From the moment they burst onto the scene with 1984’s sweaty neo-noir Blood Simple, the oddball Minnesotan brothers were (rightly) tagged as visionary geniuses by Hollywood’s decision makers. After all, they convinced 20th Century Fox to let them make what amounted to a live-action Tex Avery cartoon with their follow-up, followed by a 1920s gangster picture and a bizarre genre-bending thriller about a troubled playwright writing movie scripts in 1940s Hollywood.

Indeed, it would take until 1996, a full 12 years after their debut, for the Coens to helm a movie that was a bona fide hit at the box office. Raising Arizona was a minor success in ’87, but their next three films were all disasters that lost millions of dollars. Despite this, it felt like Hollywood knew these guys were so goddamn talented and original that they’d eventually work out how to marry their quirky sensibilities to the tastes of mainstream audiences, and the industry was eventually proved correct by the likes of Fargo, O Brother, Where Art Thou?, and No Country for Old Men

Sadly, in the modern Hollywood landscape, it’s hard to imagine a pair of auteurs being given the room to experiment and fucking fail quite like the Coens were in the ‘80s and ‘90s. These days, it often seems like one flop and your career is on life support, which speaks to the inherent shitstorm underpinning the industry. If the Coens were coming up in 2025, for instance, they’d probably have an unhealthy obsession with box office figures, which could cloud their decision-making processes and lead to them softening their weirder edges to appeal more to the masses.

Thankfully, though, that wasn’t the experience the brothers had, and their attitude toward commercial success has always been very healthy. Indeed, even when they acknowledged that two of their early films were “disasters”, they didn’t tie themselves up in knots about it. “We want the movies to be seen,” Joel told Playboy magazine in 2001, showing that they were never naive to the realities of the business. “At the same time, we’re resigned to the fact that we’re not making commercial movies and the appeal will be limited.”
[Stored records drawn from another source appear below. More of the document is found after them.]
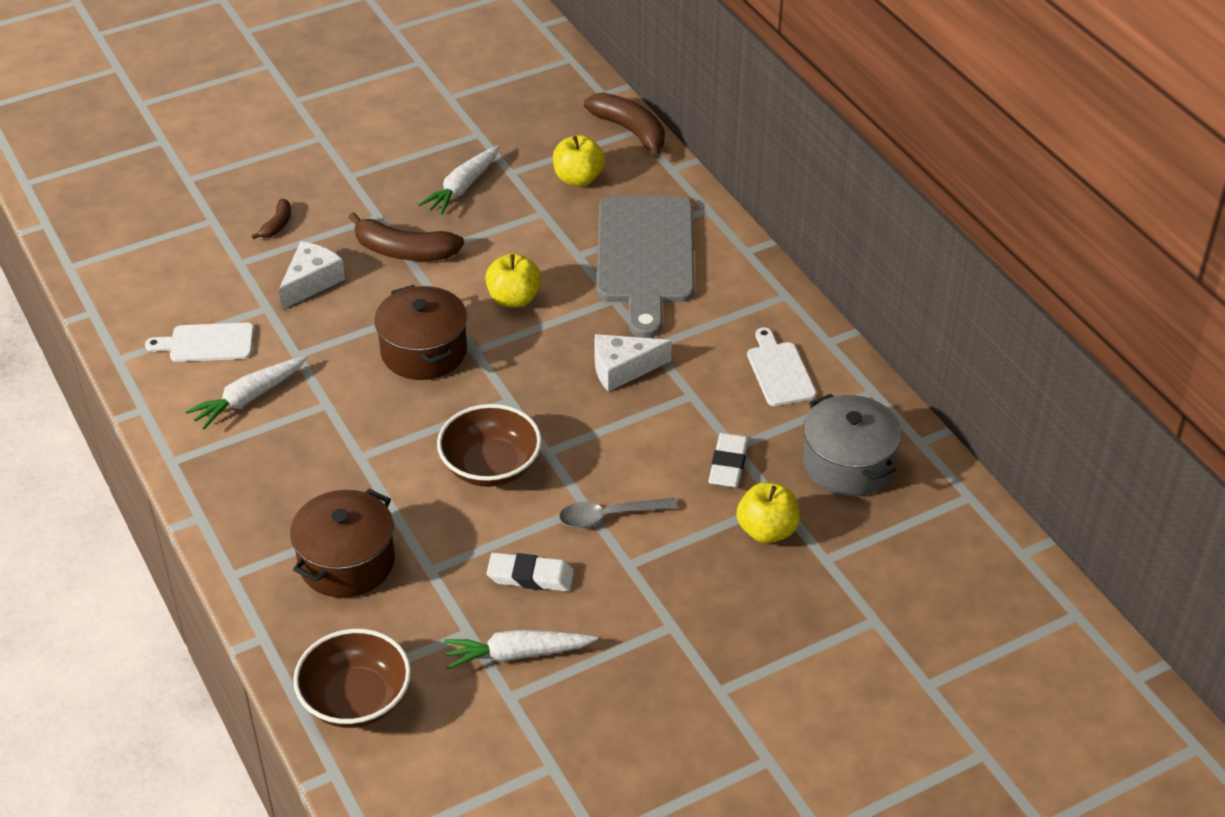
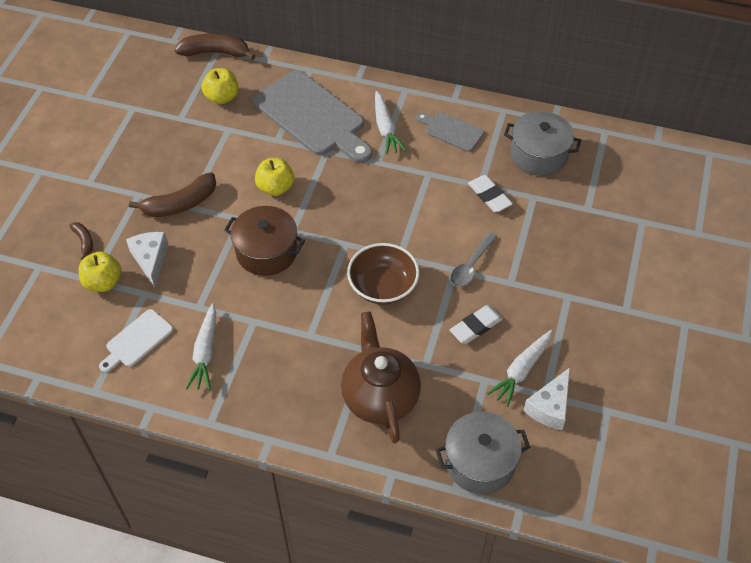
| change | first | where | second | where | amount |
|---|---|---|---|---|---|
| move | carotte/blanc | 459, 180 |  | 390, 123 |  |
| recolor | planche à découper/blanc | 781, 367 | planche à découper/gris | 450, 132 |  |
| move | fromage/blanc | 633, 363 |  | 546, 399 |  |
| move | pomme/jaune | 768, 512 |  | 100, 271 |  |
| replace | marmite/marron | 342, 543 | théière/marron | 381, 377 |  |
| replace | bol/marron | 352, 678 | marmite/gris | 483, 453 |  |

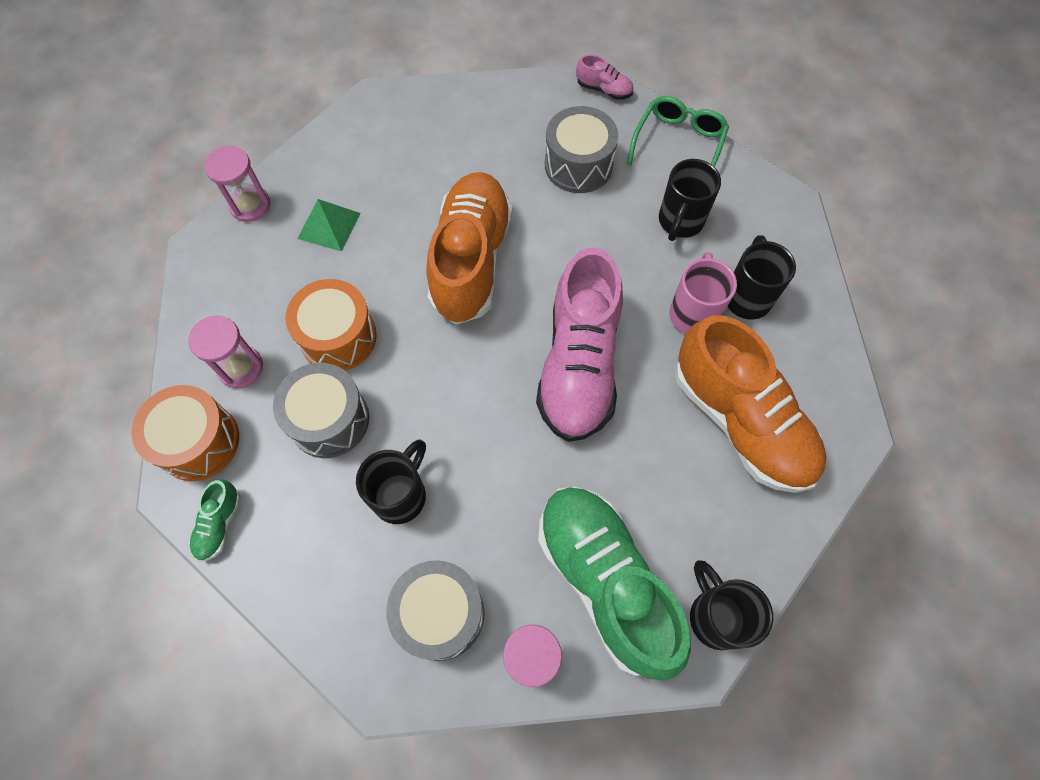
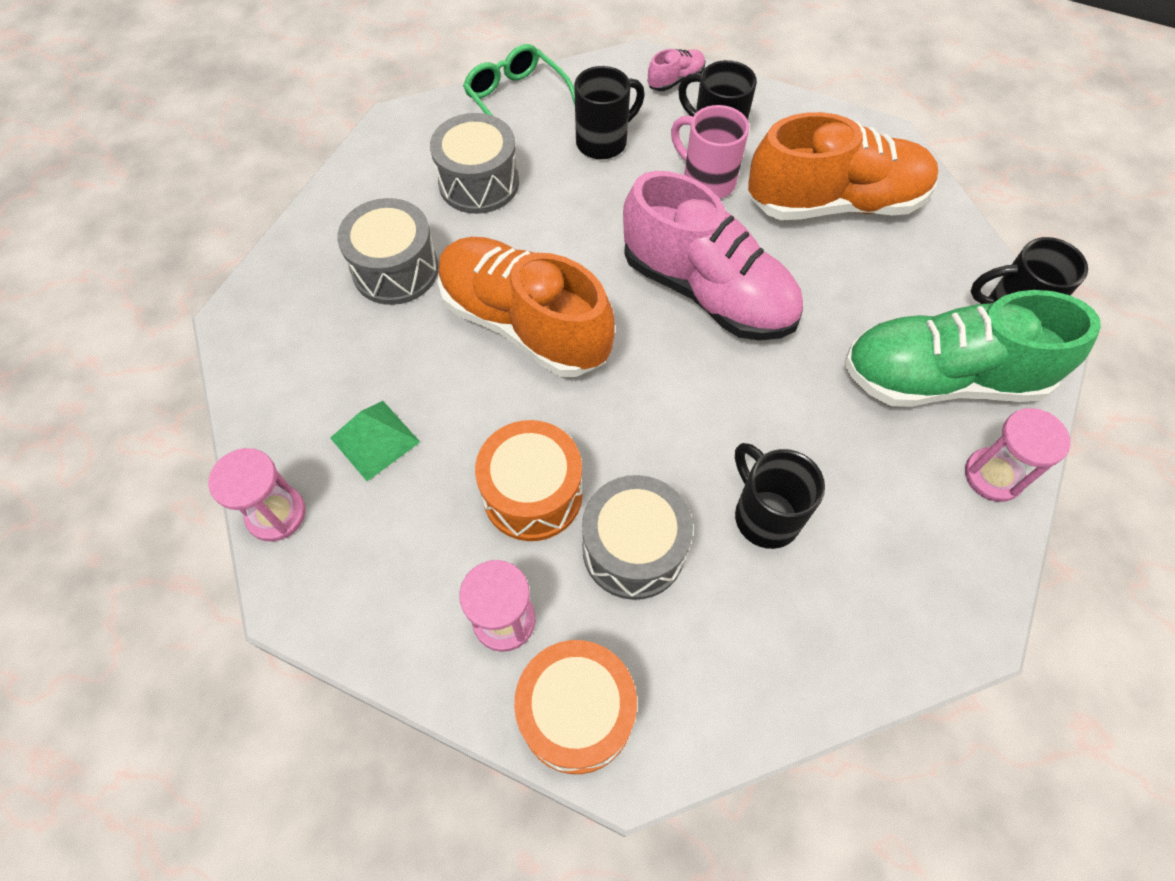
| change | first | where | second | where | amount |
|---|---|---|---|---|---|
| move | chaussure/rose | 605, 77 |  | 677, 70 |  |
| rotate | tasse/noir | 690, 200 |  | 609, 112 | 90 degrees counterclockwise |
| delete | chaussure/vert | 215, 520 |  |  |  |
| move | tambour/gris | 435, 610 |  | 388, 251 |  |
Ethan admitted that the brothers were always gratified when one of their films performed better than they expected, and bitterly disappointed when they didn’t live up to expectations. “The Hudsucker Proxy was the worst commercially,” he confessed, referring to their 1994 screwball comedy that made only $11million on a budget of $25m. “Miller’s Crossing didn’t do any business, either. From a financial point of view, they were disasters.”

When faced with failures like these, though, the Coens resolved never to fall into doing what many other filmmakers may have done: over-analysis. They refused to pick over their failures by trying to work out why they didn’t connect, just like they never wanted to lose themselves in scrutinising why another film was beloved by audiences. To the Coens, these vagaries are inherently unknowable, and they’d just end up second-guessing themselves if they fell down the rabbit hole of trying to reverse-engineer success. “After the fact, it’s bogus,” Joel deadpanned. “Who knows?”